Quick one-off notebook to generate animations of value iteration at work.  Forked from the val_iter_GPU.ipynb notebook.



# Preliminaries

In [87]:


import numpy as np
import operator


import matplotlib.pyplot as plt


import IPython.display as dp
import matplotlib.patches as patches
import matplotlib.gridspec as gridspec 
from mpl_toolkits.mplot3d import Axes3D

import time

import numba as nb

from timeit import default_timer as timer

In [95]:
!mkdir anim
def plot_frame( frame_num, V_o, final_V_o, min_V ):
    fig = plt.figure(figsize=(16,6), constrained_layout=False)
    gs = fig.add_gridspec(1,2)
    
    V_max = final_V_o.max()
    #V_min = final_V_o.min()
    V_min = min_V # supplied by caller

    ax = fig.add_subplot(gs[0, 0])
    plt.title( 'Value function, V (top view)')
    p = plt.imshow( V_o[1:-1,1:-1], cmap="coolwarm", vmax=V_max, vmin=V_min )
    plt.colorbar(p)

    ax = fig.add_subplot(gs[0, 1], projection='3d')
    plt.title( 'Value function, V (3D view)')
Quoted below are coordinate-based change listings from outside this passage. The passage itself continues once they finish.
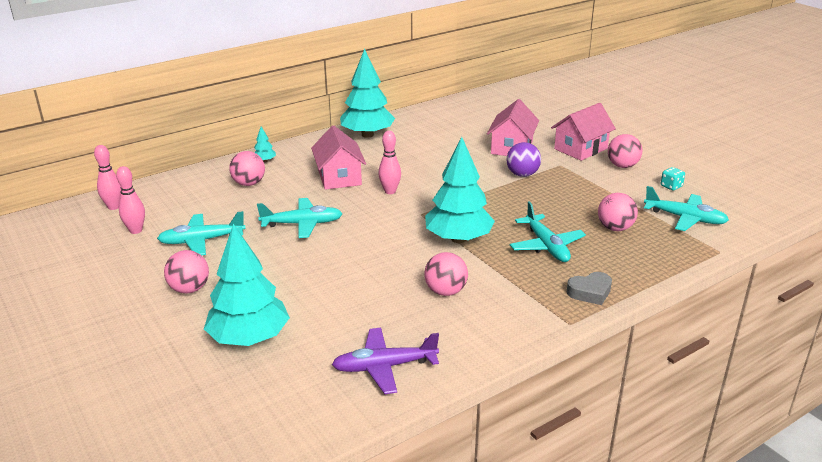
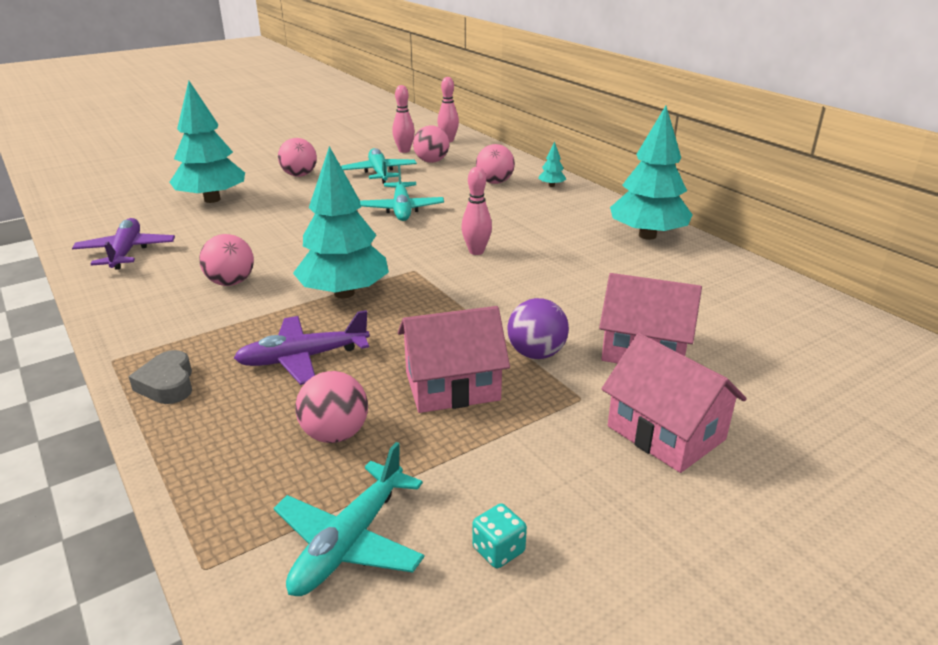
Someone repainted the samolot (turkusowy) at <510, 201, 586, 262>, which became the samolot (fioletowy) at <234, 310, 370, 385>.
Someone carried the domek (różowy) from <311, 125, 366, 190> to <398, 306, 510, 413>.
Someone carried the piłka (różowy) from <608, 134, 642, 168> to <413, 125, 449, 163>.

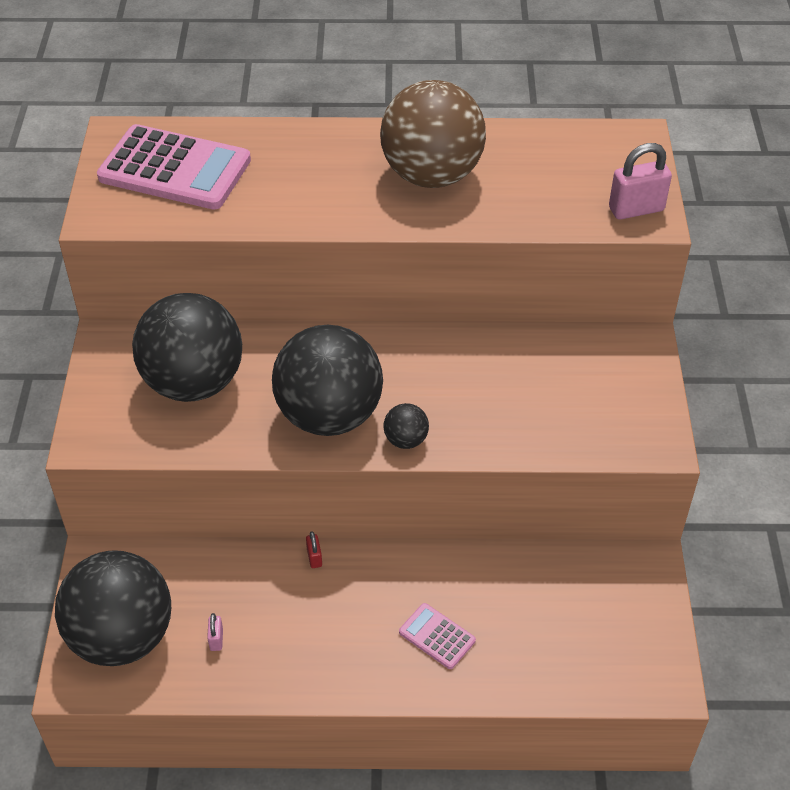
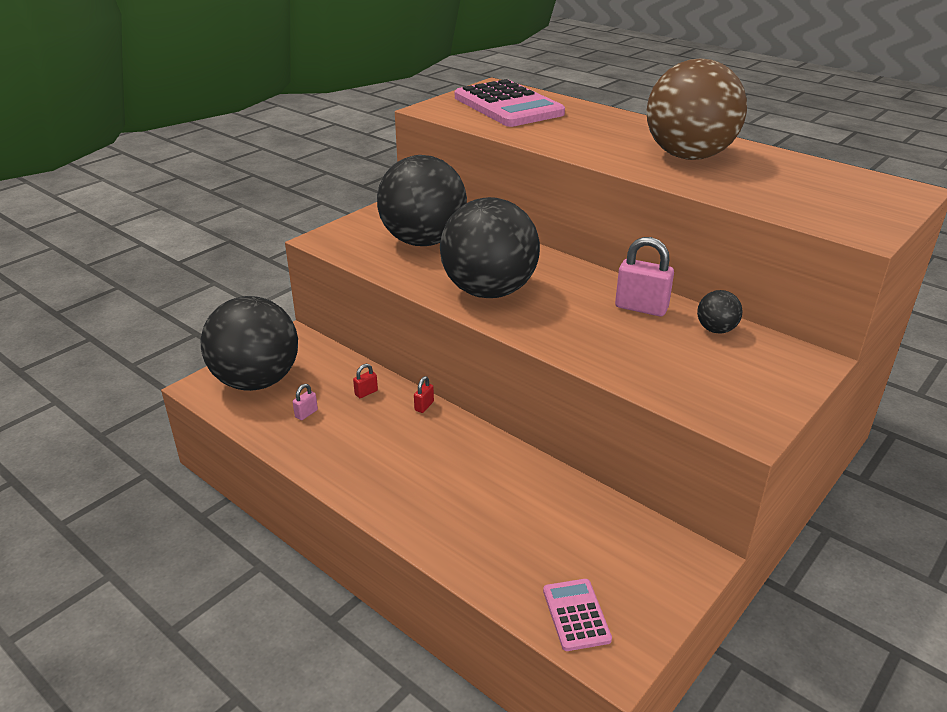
Someone put down the kłódka (czerwony) at <353, 364, 378, 398>.
Someone carried the kalkulator (różowy) from <399, 603, 476, 669> to <543, 579, 612, 651>.
Someone carried the kłódka (różowy) from <609, 143, 672, 220> to <615, 237, 674, 316>.
Someone carried the piłka (czarny) from <384, 403, 429, 449> to <697, 290, 743, 333>.

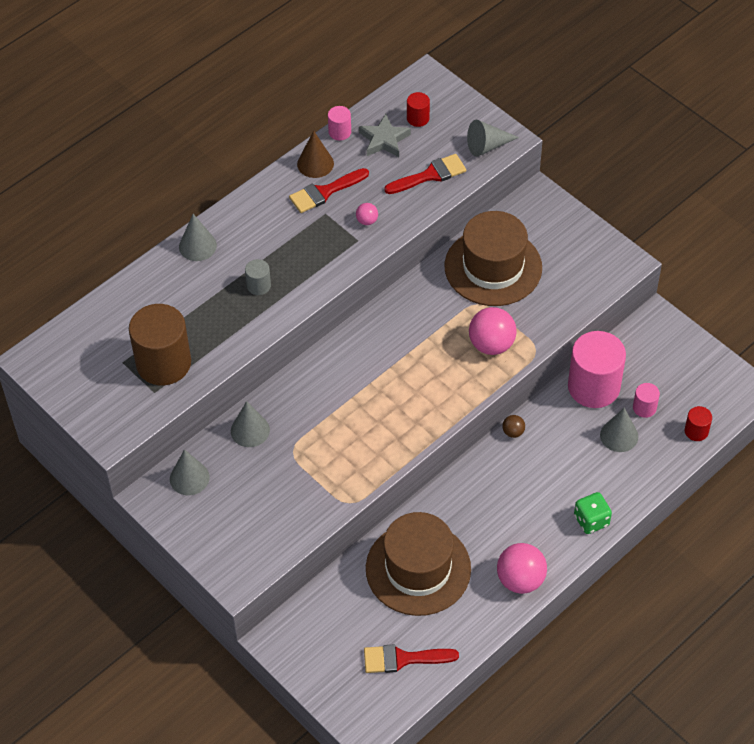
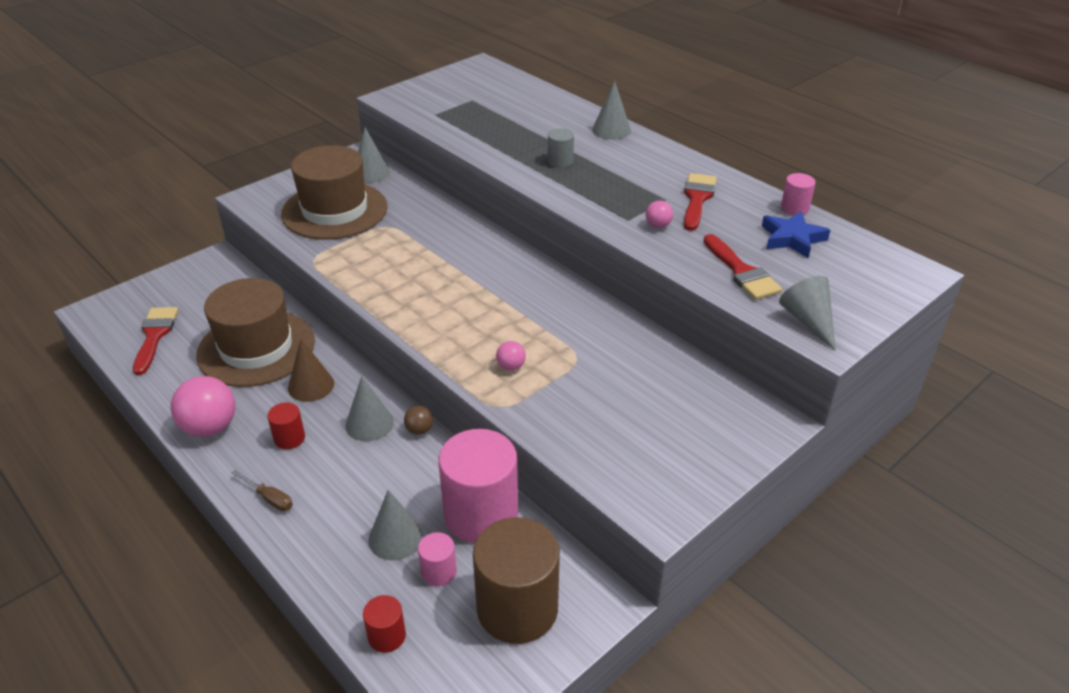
Someone swapped the kostka do gry (zielony) at <574, 492, 612, 534> for the śrubokręt (brązowy) at <232, 470, 293, 511>.
Someone carried the walec (czerwony) from <407, 92, 430, 127> to <267, 402, 305, 449>.
Someone carried the kapelusz (brązowy) from <445, 211, 542, 306> to <281, 145, 388, 240>.
Someone carried the stożek (brązowy) from <297, 131, 334, 178> to <288, 339, 334, 402>.
Someone carried the stożek (szary) from <231, 401, 270, 447> to <345, 376, 394, 441>.
Someone carried the walec (brązowy) from <129, 304, 191, 385> to <473, 517, 560, 644>.
Someone scaled the piłka (różowy) at <469, 307, 517, 355> by 0.48.
Someone rotated the pędzel (czerwony) at <289, 168, 369, 213> by 45 degrees clockwise.
Someone repainted the gwiazda (szary) at <359, 114, 411, 157>, which became the gwiazda (niebieski) at <762, 211, 830, 258>.

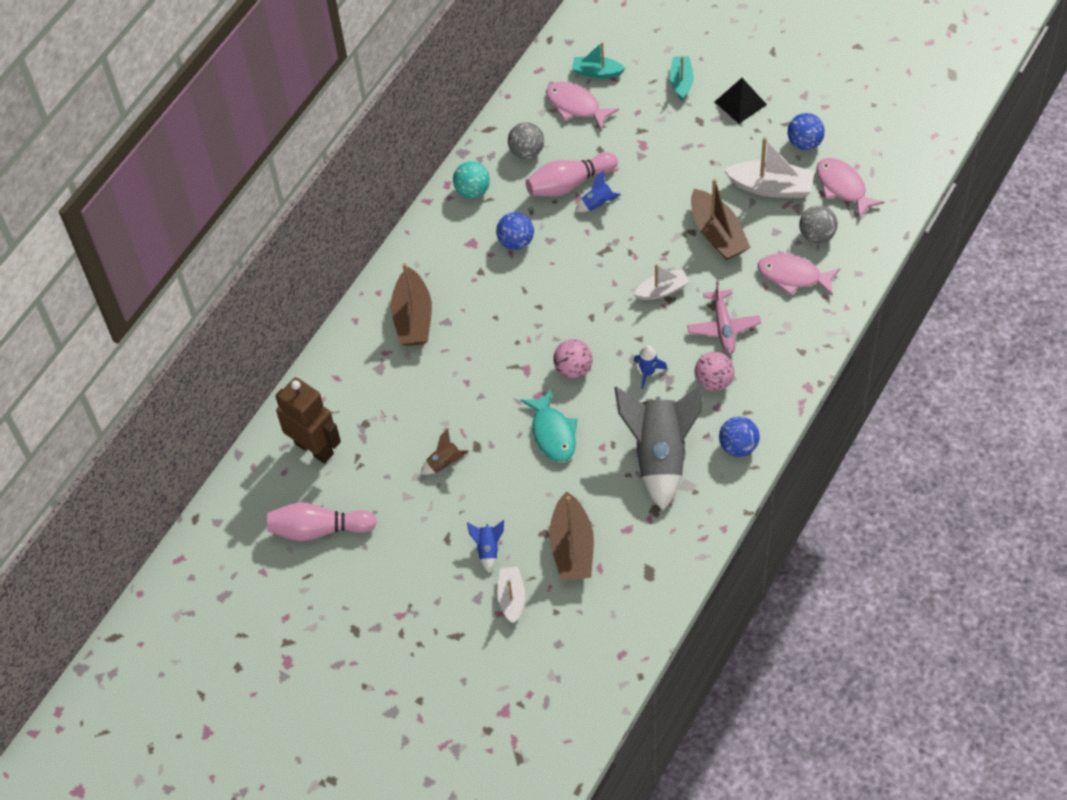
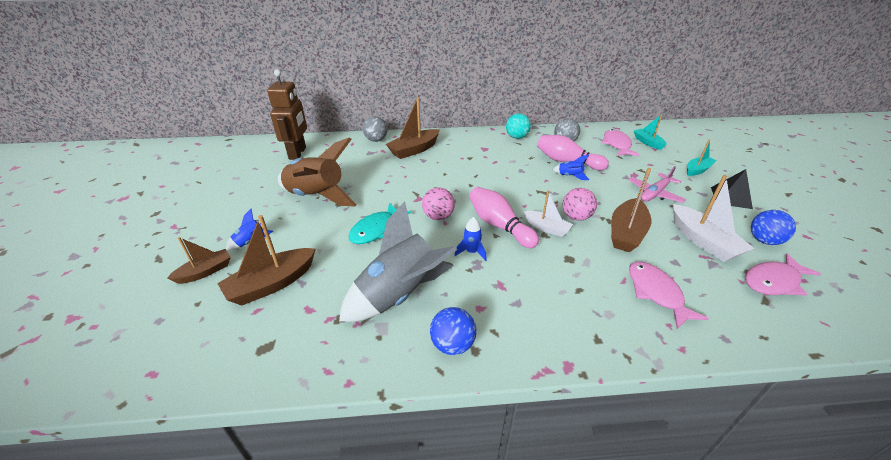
Someone repainted the łódka (biały) at <497, 567, 525, 624>, which became the łódka (brązowy) at <167, 237, 231, 284>.
Someone scaled the rakieta (brązowy) at <421, 429, 469, 475> by 2.42.
Someone carried the piłka (szary) from <799, 205, 838, 244> to <363, 116, 388, 142>.
Someone carried the kręgiel (różowy) from <267, 502, 377, 541> to <469, 187, 539, 248>.
Someone carried the piłka (różowy) from <694, 352, 734, 391> to <563, 188, 597, 221>.
Someone carried the samolot (różowy) from <687, 280, 761, 354> to <628, 166, 687, 203>.
Someone rotated the ryba (różowy) at <816, 158, 884, 219> by 135 degrees counterclockwise.
Someone took away the piłka (niebieski) at <496, 212, 534, 250>.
    X = np.arange(1, V_o.shape[0] - 1, 1.0)
    Y = np.arange(1, V_o.shape[1] - 1, 1.0)
    X, Y = np.meshgrid(X, Y)

    Z = V_o[1:-1,1:-1]

    #print( X.shape, V_o.shape )


    e=40
    a=30

    ax.view_init(elev=e, azim=a)
    p = ax.plot_surface(X, Y, Z, cmap='coolwarm',
                           linewidth=0, antialiased=False, vmax=V_max, vmin=V_min)
    plt.colorbar(p)
    ax.set_zlim3d( min_V, V_max )
    plt.savefig( 'anim/frame_%05d.png' % frame_num, format='png' )
    
    plt.close(fig)



mkdir: cannot create directory ‘anim’: File exists


In [124]:
#%load_ext autoreload
#%autoreload 2

#import os
#os.environ["NUMBA_ENABLE_CUDASIM"] = ""
#del os.environ["NUMBA_ENABLE_CUDASIM"]

import numpy as np
import math

import numba
from numba import cuda

@cuda.jit
def bellman_update(xmax, ymax, V_i, V_o, R_gpu, residual_gpu, gamma):
    
    pos = cuda.grid(1)

    #print( pos )
    if pos > xmax * ymax:
      return
  
    x = pos % ymax
    y = pos // ymax

    #print( "pos %d -> x %d, y %d" % (pos, x, y ) ) 
    if x >= xmax:
      return

    if y >= ymax:
      return

    # up
    xu = x 
    yu = max( 0, y - 1 )
    vu = V_i[ xu, yu ]

    # left
    xl = max( 0, x - 1 ) 
    yl = y
    vl = V_i[ xl, yl ]

    # down
    xd = x 
    yd = min( ymax-1, y + 1 )
    vd = V_i[ xd, yd ]

    # right
    xr = min( xmax-1, x + 1 ) 
    yr = y
    vr = V_i[ xr, yr ]

    # immediate reward
    r = R_gpu[ x, y ]

    # bellman update
    v = r + gamma * max( vu, vl, vd, vr )

    # residual 
    res = abs(v - V_i[ x, y ])

    # update the value 
    V_o[ x, y ] = v

    # atomically update the residual
    cuda.atomic.max( residual_gpu, 0, res ) 
    


def numba_value_iteration(dims, V, R, epsilon, gamma, plot=False, final_V_o=None, min_V=None, skip=1 ):
    # Move data to GPU so we can do two operations on it
    V_gpu_a = cuda.to_device(V)
    V_gpu_b = cuda.to_device(V)
    R_gpu = cuda.to_device(R)
    residual_log = []

    residual = np.array( [ -np.inf ], dtype=V.dtype )

    count = 0
    while count == 0 or ( residual[0] > epsilon ):   # and count < 100 ):

      # Set up a ping-pong between the two value function buffers
      # so that V_i (input) is fixed during the iteration and
      # V_o (output) is updated at each iteration.
      if count % 2 == 0:
        V_i = V_gpu_a
        V_o = V_gpu_b
      else:
        V_i = V_gpu_b
        V_o = V_gpu_a

      # reset residual for next run
      residual[0] = -np.inf
    
      residual_gpu = cuda.to_device( residual )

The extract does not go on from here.